The Seth Rich conspiracy shows how fake news still works
On July 10, at 4:19 a.m., gunfire was detected in the District's Bloomingdale neighborhood. Not five minutes later, police found Seth Rich, a 27-year-old Democratic National Committee staffer, lying on the ground, dying from a bullet wound to his back. A conscious Rich was transported to the hospital; by daybreak, he was dead.

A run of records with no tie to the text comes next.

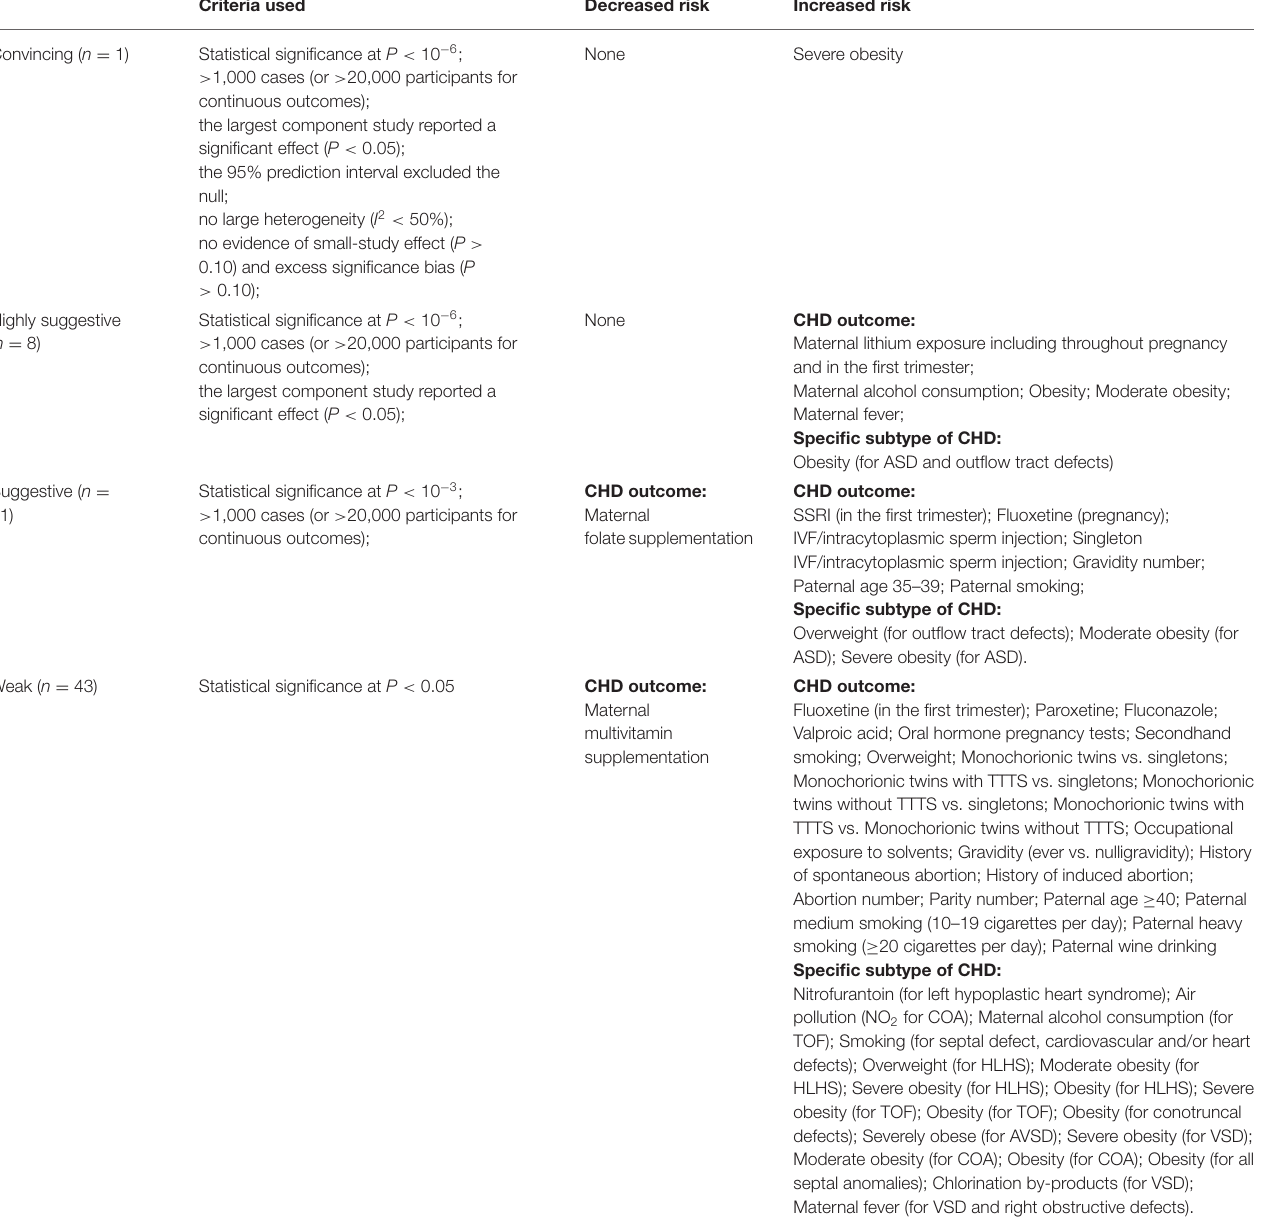
TABLE 2 | Summary of evidence grading for meta-analyses associating environmental factors and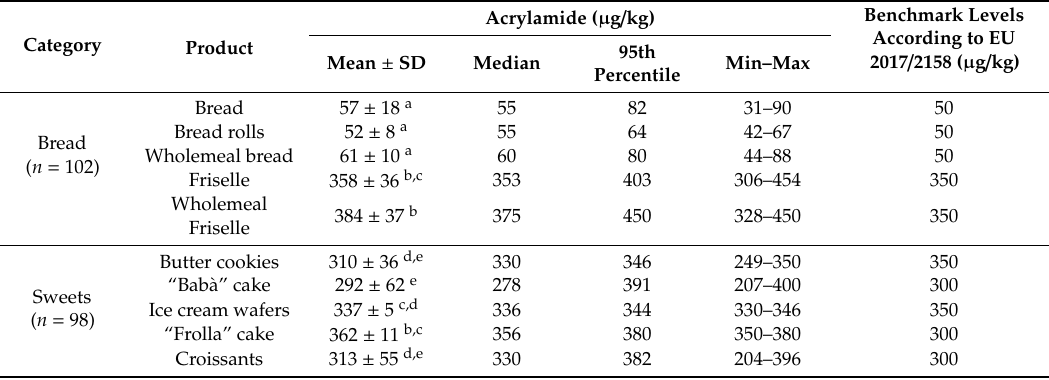
Table 1. Summary statistics of levels of acrylamide bread and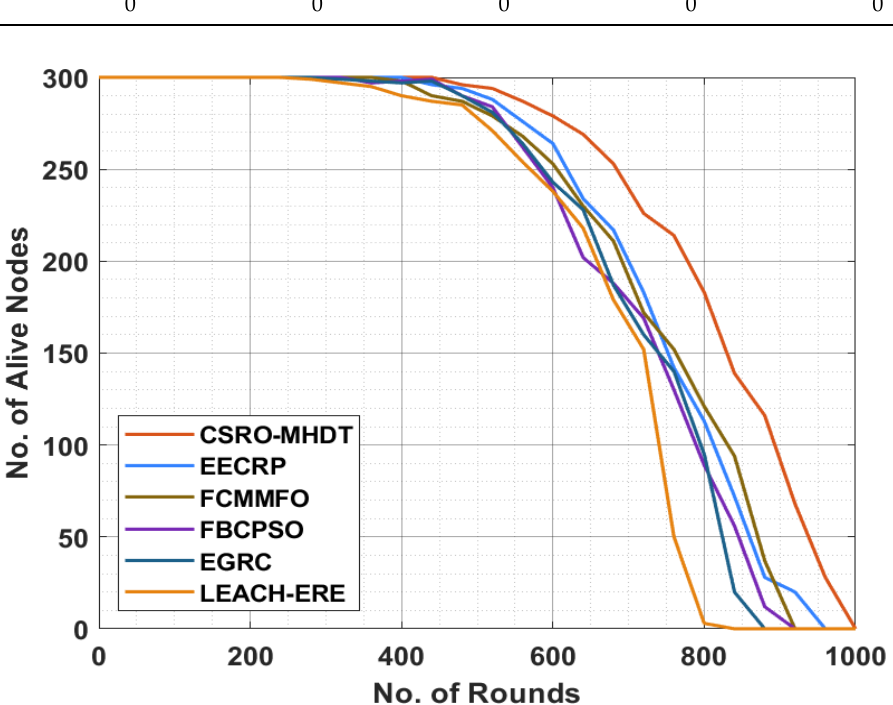
Figure 3. NAN analysis of the CSRO-MHDT technique in comparison with existing approaches.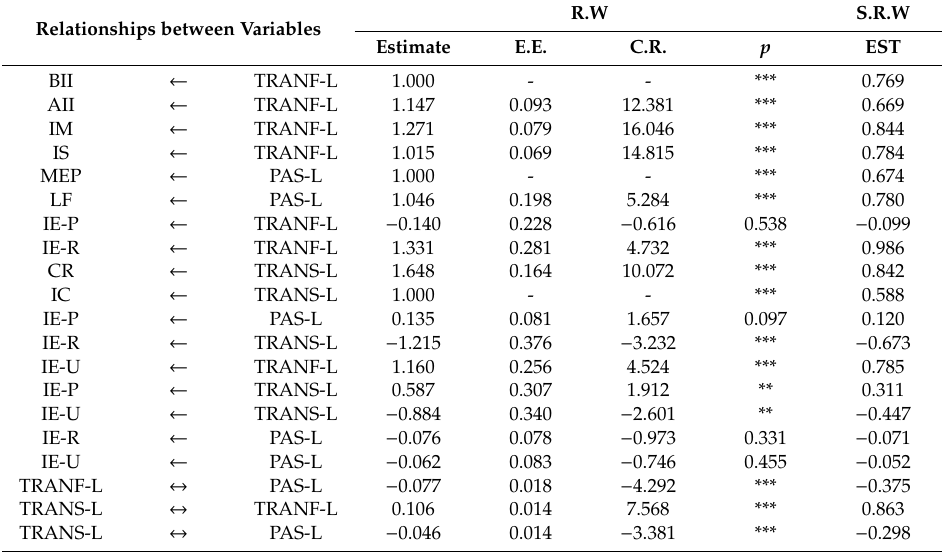
Table 2. Regression weights and standardized regression weights for inferior teaching.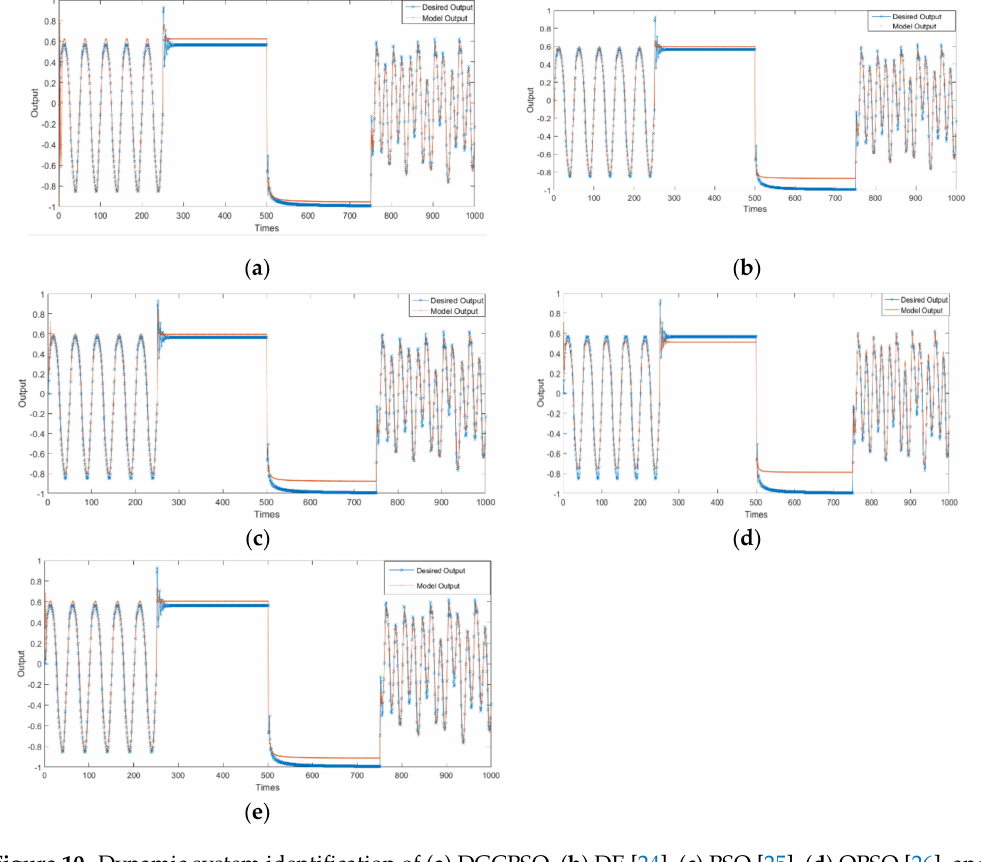
Figure 10. Dynamic system identification of ( a ) DGCPSO, ( b ) DE [24], ( c ) PSO [25], ( d ) QPSO [26], and ( e ) CPSO [27].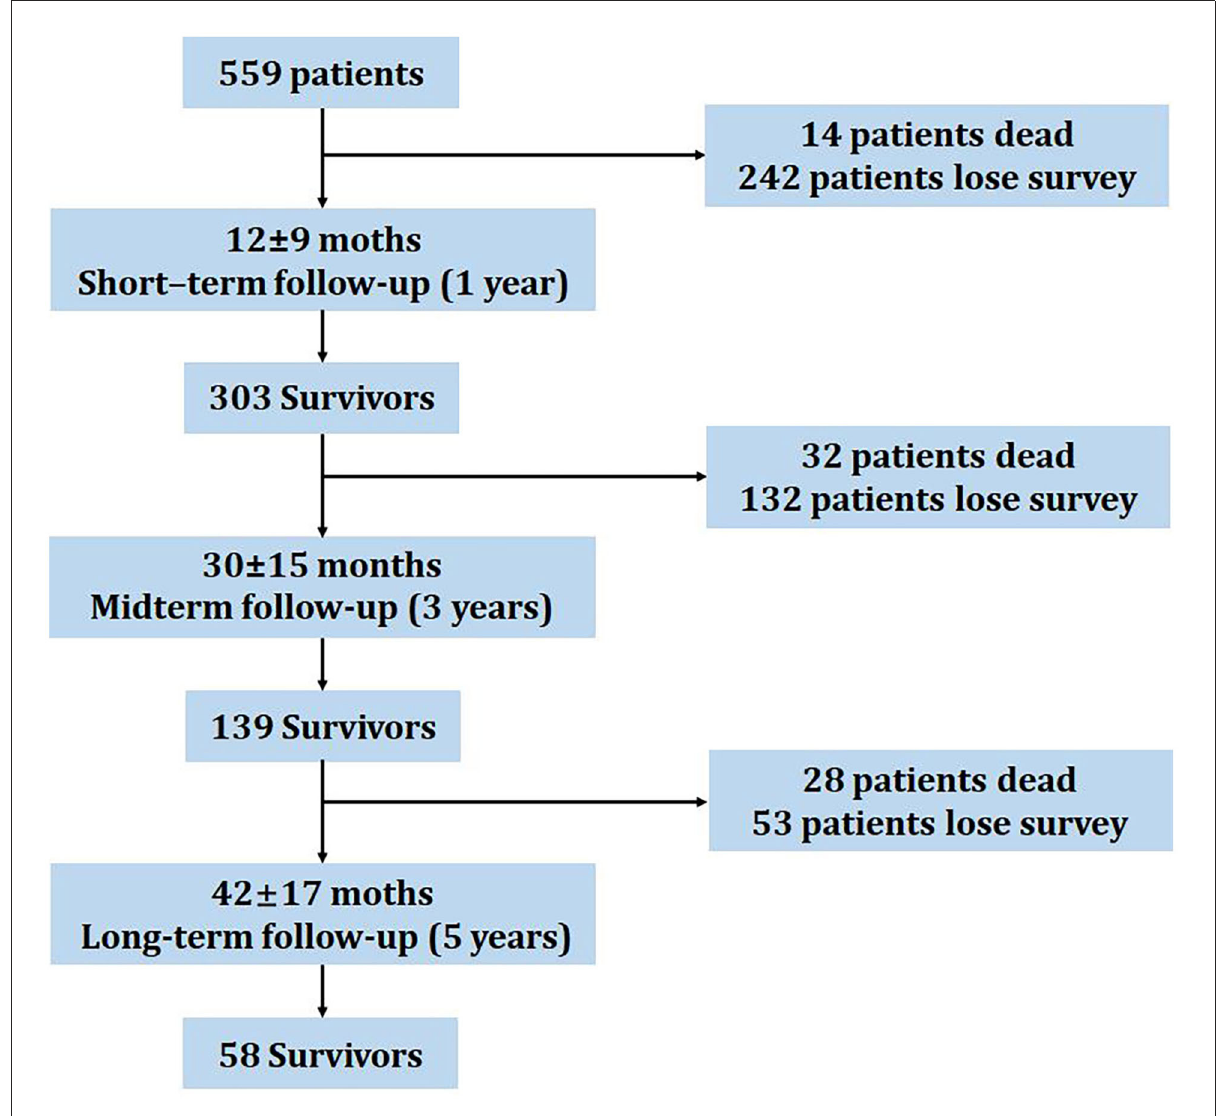
FIGURE1 Study patient flow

Nearly one year later, Rich's death remains one of America's thousands of unsolved murders and the focus of endless conspiracy theories, spread this past week by Fox News, alt-right social media, a local D.C. news station and the Russian embassy in Britain. The reemergence of the conspiracy theory this week, which did not lack for real news, revealed plenty about the fake news ecosystem (or to use BuzzFeed's useful phrase, the upside-down media) in the Trump era. It also happened to cause untold pain for the Rich family, which has sent a cease-and-desist letter to the so-called private investigator who led this dive back into the fever swamp.
Here's what we learned.
TV news can be an easy mark. This iteration of the Seth Rich story started when the District's own Fox 5 ran a Monday night exclusive, citing one source a Fox New legal commentator, Rod Wheeler for a big break in the investigation. Reporter Marina Marraco reported that conspiracy theories could be proven right, as Wheeler was saying what had been rumored since last year: Rich might have leaked DNC emails to WikiLeaks, making him the target of an assassination.